● **Text shown**
::::::::::
Effects of BT75 on NO production and inflammatory factors induced by LPS in SIM-A9 cells. SIM-A9 cells were pretreated with BT75 (25, 10, 5 and 1 μM) for 30 min followed by treatment with LPS (100 ng/mL) for another 24 h. (A) NO production in the cell culture medium was assessed by the Griess method. TNF-α (B), IL-1β (C), and IL-10 (D) levels in the cell culture medium were detected by ELISA. The results are expressed as the mean ± SD (n = 4–5). ##p < 0.01 as compared with control group, *p < 0.05 and **p<0.01 as compared with LPS-treated group.

Fig. 4.

BT75 may ameliorate inflammation induced by LPS in SIM-A9 cells via regulation of the AKT/NF-κB pathway. Cells were pretreated with BT75 (10μM) for 30 min before 100 ng/ml LPS treatment for 24 h. Akt/p-AKT and NF-κb/p- NF-κb expression in the cells were detected by Western blot. (A) Represented immunoblot bands for p-Akt, Akt, p- NF-κB, NF-κB, and β-actin. (B and C) Quantitative analysis of immunoblot bands. Protein expression levels were normalized to β-actin. The data were expressed as mean ± SD (n = 3–4). ##p < 0.01 as compared with control group, *p < 0.05 as compared with LPS-treated group.
::::::::::
● **Data extracts**
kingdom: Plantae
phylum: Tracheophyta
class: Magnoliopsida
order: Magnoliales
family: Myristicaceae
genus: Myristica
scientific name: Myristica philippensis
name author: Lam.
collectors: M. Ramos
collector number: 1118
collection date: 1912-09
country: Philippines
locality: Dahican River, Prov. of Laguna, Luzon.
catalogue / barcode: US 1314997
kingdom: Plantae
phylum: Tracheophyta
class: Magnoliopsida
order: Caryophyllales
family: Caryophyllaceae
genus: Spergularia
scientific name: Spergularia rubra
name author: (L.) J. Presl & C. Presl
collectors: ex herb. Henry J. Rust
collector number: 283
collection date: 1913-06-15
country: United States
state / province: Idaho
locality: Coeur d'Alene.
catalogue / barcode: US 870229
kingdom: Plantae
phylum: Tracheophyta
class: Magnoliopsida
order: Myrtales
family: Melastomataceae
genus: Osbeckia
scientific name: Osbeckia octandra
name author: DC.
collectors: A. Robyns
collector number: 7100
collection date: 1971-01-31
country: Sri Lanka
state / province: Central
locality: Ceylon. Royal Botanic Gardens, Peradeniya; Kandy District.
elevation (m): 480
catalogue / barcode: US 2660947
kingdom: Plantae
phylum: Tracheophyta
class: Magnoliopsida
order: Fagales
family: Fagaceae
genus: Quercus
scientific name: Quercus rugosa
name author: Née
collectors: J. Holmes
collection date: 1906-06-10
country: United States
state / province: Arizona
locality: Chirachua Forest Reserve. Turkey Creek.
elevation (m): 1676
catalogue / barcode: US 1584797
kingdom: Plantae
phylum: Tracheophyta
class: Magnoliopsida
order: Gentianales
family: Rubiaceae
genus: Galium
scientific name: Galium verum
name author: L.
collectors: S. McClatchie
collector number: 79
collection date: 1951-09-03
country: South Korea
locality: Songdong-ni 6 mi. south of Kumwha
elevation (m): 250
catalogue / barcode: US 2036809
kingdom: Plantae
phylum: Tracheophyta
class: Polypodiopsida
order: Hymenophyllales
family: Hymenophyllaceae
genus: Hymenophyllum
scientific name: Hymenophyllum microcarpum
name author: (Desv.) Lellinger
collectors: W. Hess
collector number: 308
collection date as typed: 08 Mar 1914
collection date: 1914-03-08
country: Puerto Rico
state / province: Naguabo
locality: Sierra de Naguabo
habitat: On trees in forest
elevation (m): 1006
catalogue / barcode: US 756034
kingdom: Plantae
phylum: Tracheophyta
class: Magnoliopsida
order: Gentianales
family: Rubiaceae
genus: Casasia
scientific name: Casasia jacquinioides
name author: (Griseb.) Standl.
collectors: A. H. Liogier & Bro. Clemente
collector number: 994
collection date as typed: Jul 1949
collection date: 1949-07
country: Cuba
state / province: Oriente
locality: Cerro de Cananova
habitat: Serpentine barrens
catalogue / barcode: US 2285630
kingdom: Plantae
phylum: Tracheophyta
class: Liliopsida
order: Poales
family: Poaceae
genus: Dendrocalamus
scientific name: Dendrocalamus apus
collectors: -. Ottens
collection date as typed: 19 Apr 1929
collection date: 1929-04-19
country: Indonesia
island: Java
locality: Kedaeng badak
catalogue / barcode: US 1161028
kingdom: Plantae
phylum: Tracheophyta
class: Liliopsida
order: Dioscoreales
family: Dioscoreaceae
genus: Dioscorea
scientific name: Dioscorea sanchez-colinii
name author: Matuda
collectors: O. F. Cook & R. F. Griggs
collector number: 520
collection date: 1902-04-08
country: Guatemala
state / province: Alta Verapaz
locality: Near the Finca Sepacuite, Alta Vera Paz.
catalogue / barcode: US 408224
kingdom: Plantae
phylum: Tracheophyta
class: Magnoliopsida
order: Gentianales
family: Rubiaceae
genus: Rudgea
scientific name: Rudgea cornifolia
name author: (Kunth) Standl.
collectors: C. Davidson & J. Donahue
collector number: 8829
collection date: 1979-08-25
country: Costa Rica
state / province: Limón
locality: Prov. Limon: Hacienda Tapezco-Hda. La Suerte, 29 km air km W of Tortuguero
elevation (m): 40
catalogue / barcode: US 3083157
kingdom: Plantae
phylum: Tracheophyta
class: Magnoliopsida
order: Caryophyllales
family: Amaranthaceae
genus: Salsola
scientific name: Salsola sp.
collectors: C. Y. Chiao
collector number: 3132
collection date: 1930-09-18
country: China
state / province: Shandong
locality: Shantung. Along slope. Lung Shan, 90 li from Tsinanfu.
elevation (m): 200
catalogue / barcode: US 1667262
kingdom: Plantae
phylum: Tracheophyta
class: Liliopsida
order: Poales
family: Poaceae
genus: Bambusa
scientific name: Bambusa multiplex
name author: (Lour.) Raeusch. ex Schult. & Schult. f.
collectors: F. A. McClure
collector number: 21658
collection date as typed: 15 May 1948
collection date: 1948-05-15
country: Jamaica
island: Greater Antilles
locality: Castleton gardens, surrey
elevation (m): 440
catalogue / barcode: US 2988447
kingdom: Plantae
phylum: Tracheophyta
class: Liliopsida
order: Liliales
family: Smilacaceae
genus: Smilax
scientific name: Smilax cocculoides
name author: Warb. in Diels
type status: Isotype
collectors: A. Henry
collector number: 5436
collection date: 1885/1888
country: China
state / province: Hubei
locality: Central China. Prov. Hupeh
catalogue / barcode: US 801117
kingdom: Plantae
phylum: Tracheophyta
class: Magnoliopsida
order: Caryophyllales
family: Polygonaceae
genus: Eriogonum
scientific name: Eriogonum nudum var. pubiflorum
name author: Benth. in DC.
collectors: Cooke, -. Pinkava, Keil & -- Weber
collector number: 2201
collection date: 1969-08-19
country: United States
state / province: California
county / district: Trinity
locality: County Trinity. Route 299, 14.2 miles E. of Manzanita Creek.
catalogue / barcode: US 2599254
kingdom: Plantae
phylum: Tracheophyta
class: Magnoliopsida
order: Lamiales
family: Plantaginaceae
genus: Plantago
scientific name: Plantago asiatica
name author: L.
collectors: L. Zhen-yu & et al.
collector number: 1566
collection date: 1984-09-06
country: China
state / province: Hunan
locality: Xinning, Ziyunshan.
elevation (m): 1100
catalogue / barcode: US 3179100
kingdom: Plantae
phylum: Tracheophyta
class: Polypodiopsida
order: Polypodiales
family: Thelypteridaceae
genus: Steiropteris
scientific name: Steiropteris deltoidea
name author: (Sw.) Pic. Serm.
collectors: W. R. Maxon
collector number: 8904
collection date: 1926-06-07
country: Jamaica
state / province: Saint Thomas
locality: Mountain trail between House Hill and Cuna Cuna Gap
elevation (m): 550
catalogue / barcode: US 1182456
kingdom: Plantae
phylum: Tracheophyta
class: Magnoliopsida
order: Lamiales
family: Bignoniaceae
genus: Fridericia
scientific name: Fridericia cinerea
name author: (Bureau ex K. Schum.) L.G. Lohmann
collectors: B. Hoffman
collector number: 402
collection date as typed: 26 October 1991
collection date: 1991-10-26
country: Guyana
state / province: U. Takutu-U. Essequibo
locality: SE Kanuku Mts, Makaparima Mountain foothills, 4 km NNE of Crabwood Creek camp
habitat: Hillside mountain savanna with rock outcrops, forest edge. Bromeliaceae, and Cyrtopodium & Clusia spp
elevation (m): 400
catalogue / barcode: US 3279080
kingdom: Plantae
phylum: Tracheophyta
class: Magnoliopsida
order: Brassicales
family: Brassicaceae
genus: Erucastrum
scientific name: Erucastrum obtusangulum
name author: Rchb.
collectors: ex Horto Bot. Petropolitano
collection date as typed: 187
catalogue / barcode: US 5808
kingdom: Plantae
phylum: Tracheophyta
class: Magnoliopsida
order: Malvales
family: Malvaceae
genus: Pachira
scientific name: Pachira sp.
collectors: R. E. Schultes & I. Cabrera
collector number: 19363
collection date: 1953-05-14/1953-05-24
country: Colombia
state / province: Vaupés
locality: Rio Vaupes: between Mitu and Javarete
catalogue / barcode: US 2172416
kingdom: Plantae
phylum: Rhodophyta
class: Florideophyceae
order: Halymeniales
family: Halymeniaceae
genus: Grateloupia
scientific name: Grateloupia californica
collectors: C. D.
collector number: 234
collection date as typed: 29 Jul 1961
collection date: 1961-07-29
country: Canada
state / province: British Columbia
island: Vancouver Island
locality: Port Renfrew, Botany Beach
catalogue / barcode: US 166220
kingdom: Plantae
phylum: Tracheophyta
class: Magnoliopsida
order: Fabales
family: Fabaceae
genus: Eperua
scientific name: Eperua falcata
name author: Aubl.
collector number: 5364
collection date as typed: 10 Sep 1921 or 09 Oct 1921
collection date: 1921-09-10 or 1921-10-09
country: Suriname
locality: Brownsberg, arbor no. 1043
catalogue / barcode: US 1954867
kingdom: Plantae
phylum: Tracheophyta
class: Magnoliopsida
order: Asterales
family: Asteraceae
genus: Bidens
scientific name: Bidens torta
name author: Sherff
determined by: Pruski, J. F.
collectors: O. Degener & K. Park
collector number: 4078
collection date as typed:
::::::::::
● **Questions**
1 – According to the figure captions, what method was used to assess NO production in the cell culture medium?
2 – Set down the stretch of the figure captions from "BT75 may ameliorate" through "0.05 as compared with LPS-treated group.", word for word.
3 – Translate this sentence from the figure captions into Spanish: "Protein expression levels were normalized to β-actin."

● **Written answers**
1 – The Griess method.

2 –
BT75 may ameliorate inflammation induced by LPS in SIM-A9 cells via regulation of the AKT/NF-κB pathway. Cells were pretreated with BT75 (10μM) for 30 min before 100 ng/ml LPS treatment for 24 h. Akt/p-AKT and NF-κb/p- NF-κb expression in the cells were detected by Western blot. (A) Represented immunoblot bands for p-Akt, Akt, p- NF-κB, NF-κB, and β-actin. (B and C) Quantitative analysis of immunoblot bands. Protein expression levels were normalized to β-actin. The data were expressed as mean ± SD (n = 3–4). ##p < 0.01 as compared with control group, *p < 0.05 as compared with LPS-treated group.

3 – Los niveles de expresión de proteínas se normalizaron respecto a la β-actina.